日本語版を出版した翌日から、Kindleで出した本の英語版を少しずつ作り始めている。
まず、ChatGPTに英訳してもらったものを、フィリピン人の英会話の先生と一緒に読んでみた。今回は「はじめに」と第1章。
単に英語を確認する時間ではなく、内容についてかなりディスカッションができた。読み終わったあと、先生は "Very good. Nice one."と言ってくれた。
英語としてどうこう、ではなく、ちゃんと読んで、何かを受け取ってくれた感じがあったようだ。
第1章には、「まず受け取る」という話が出てくる。
心のケアの講座で学んだこと——「死にたい」と言う人に対して、まず「死にたいと思っているんですね」と返す、という話だ。
これを読んで、先生は言った。
「でも普通は、*なんでそんなこと思うの?* って聞きたくなるよね」
「そんなふうに考えなくても大丈夫だよ、って言いたくなるよね」
そうだと思う。多くの人は、そこで何とかしたくなる。理由を聞きたくなる。止めたくなる。励ましたくなる。
でも私は、そのとき最初に大事なのは、問題を解決することではないと思っている。その人が今そこにいること、その苦しさを、まず受け取ること。それが先にある。
「そのあと、どう質問するの?」と先生は聞いてきた。
私は、「そのまま黙っていることもあります」と答えた。
人は、空白があると、その空白を埋めるように言葉が出てくることがある。もちろん、出てこないこともある。でも、それはそれでいい。
大事なのは、私が急いで埋めないこと。その人が自分の中にあるものに触れて、自分の言葉で出てくるのを待つ。私はたぶん、その時間をかなり大事にしている。
「傾聴が苦痛じゃなくなるまで、どれくらいかかったの?」
先生からそう聞かれたとき、確かにそんな質問にもなるなと思った。
ただ「受け取る」と言われても、最初は難しい。何か言いたくなるし、助けたくなるし、黙っているのも落ち着かない。私も最初から自然にできたわけではない。
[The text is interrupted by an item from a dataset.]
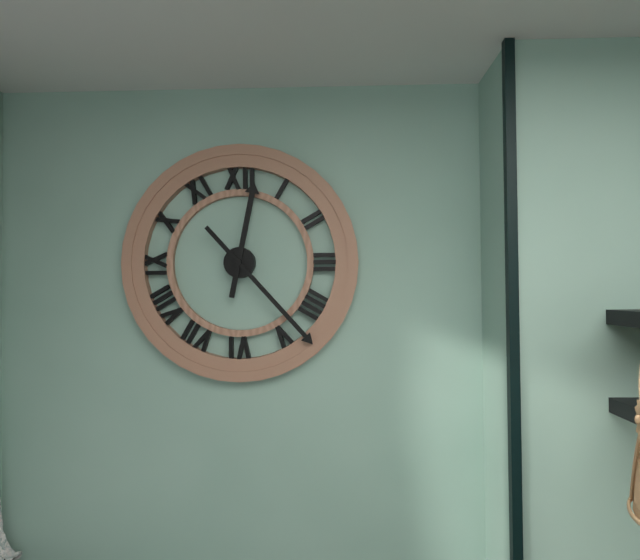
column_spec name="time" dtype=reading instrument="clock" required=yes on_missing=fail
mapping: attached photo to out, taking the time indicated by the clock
12:23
実際の場面を通っていく中で、少しずつわかってきたことがある。質問して動かすことより、まず受け取ることが必要な場面がある。そして、その人が自分の言葉にたどり着くのを待つことが、実はかなり大事だということ。
「コーチングとカウンセリングって何が違うの?」という質問も出た。
私は、質問のベクトルが違う、という話をした。
コーチングは比較的、未来や行動の方向へ向かいやすい。一方で、カウンセリングや心のケアでは、まず今ここにある気持ちや状態を受け取ることが先になる。カウンセリングは、理由を知りたいのもあるかもしれない。現実にはそんなにきっぱり分かれるものでもないけれど、どこへ向かう質問なのか——そのベクトルが違う。
今回面白かったのは、英語版を読んでいるはずなのに、単なる翻訳確認ではなく、本の中身そのものについて、かなり自然に会話が広がったことだった。
しかも、英語にすると少し引き締まって見える感じがある。
タイトルの *Why That Question Didn't Land* も、ChatGPTが翻訳してくれたが、腑に落ちる。Landというところが、相手の土に触れる感じがしたからだ。
日本語で書いた本だけれど、英語で読むとまた別の角度から見えてくるものがある。英語の方が鋭く伝わる表現も多く誕生すると思う。
英語版がどこにLandするのかも楽しみである。